[提示文]

::::::::

このアーキテクチャのコア コンポーネントは、クライアント要求を処理する Web フロントエンド と、リソースを集中的に使用するタスク、実行時間の長いワークフロー、またはバッチ ジョブを実行する ワーカー です。 Web フロントエンドは 、メッセージ キューを介してワーカーと通信します。
このアーキテクチャには、一般的に次のコンポーネントが組み込まれています。
1 つ以上のデータベース
データベースから値を格納してクイック読み取りを行うキャッシュ
静的コンテンツを提供するコンテンツ配信ネットワーク
Microsoft 以外のサービス プロバイダーが通常提供するリモート サービス (電子メールやショート メッセージ サービス (SMS) など)
認証用の ID プロバイダー
Web と worker はどちらもステートレスであり、セッション状態は分散キャッシュに格納できます。 ワーカーは、実行時間の長い作業を非同期的に処理します。 キュー上のメッセージはワーカーを開始することも、スケジュールでバッチ処理のために実行することもできます。 アプリケーションに実行時間の長い操作がない場合、worker は省略可能です。
フロントエンドには Web API が含まれる場合があります。 シングルページ アプリケーションでは、AJAX 呼び出しを行って Web API を使用できます。または、ネイティブ クライアント アプリケーションが Web API を直接使用できます。
このアーキテクチャを使用する場合
WebQueue-Worker アーキテクチャは、通常、Azure App Service や Azure Kubernetes Service などのマネージド コンピューティング サービスを使用して実装されます。
次のユース ケースでは、このアーキテクチャを検討してください。

::::::::

[提供データ]
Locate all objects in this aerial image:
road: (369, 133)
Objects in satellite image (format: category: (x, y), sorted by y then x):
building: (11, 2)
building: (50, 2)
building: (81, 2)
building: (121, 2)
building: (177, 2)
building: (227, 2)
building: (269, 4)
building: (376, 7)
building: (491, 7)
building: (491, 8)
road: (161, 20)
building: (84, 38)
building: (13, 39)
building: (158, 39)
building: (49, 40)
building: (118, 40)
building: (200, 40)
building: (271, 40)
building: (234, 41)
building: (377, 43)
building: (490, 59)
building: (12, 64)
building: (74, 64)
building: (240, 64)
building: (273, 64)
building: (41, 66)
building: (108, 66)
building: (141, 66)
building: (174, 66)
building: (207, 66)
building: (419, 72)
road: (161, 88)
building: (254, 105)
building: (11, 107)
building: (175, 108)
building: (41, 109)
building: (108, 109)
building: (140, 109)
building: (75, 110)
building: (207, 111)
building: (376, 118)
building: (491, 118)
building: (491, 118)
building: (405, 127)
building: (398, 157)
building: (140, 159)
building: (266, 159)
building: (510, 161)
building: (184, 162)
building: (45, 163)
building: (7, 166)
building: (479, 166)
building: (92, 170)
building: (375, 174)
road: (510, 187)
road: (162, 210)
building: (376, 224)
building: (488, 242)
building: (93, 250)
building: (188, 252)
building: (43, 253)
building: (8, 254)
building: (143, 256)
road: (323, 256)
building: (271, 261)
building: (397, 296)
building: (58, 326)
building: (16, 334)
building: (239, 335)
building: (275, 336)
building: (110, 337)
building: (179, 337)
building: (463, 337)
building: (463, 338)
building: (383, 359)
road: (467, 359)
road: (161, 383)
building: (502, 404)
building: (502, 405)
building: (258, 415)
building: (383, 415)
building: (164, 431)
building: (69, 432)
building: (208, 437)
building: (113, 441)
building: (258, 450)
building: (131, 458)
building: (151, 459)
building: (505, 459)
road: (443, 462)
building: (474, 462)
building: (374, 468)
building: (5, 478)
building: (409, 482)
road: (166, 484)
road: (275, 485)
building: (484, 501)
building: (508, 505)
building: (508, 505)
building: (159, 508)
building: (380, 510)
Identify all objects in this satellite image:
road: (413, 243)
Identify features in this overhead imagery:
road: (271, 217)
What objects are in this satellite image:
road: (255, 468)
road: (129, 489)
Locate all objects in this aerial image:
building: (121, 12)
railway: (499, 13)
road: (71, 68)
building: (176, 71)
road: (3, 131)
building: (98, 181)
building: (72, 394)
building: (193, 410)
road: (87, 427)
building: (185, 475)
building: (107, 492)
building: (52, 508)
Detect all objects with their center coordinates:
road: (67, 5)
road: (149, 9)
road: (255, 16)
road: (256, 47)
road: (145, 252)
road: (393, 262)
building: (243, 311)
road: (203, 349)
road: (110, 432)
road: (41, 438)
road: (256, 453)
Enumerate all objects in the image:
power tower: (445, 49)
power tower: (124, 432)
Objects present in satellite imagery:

::::::::

[課題] Web-Queue-Worker アーキテクチャの文章から、「1 つ以上のデータベース」から「などのマネージド コンピューティング サービスを使用して実装されます。」までのすべてを一字一句変えずに書き出すこと。 記録は文章の内容とは無関係である。

[解答]
1 つ以上のデータベース
データベースから値を格納してクイック読み取りを行うキャッシュ
静的コンテンツを提供するコンテンツ配信ネットワーク
Microsoft 以外のサービス プロバイダーが通常提供するリモート サービス (電子メールやショート メッセージ サービス (SMS) など)
認証用の ID プロバイダー
Web と worker はどちらもステートレスであり、セッション状態は分散キャッシュに格納できます。 ワーカーは、実行時間の長い作業を非同期的に処理します。 キュー上のメッセージはワーカーを開始することも、スケジュールでバッチ処理のために実行することもできます。 アプリケーションに実行時間の長い操作がない場合、worker は省略可能です。
フロントエンドには Web API が含まれる場合があります。 シングルページ アプリケーションでは、AJAX 呼び出しを行って Web API を使用できます。または、ネイティブ クライアント アプリケーションが Web API を直接使用できます。
このアーキテクチャを使用する場合
WebQueue-Worker アーキテクチャは、通常、Azure App Service や Azure Kubernetes Service などのマネージド コンピューティング サービスを使用して実装されます。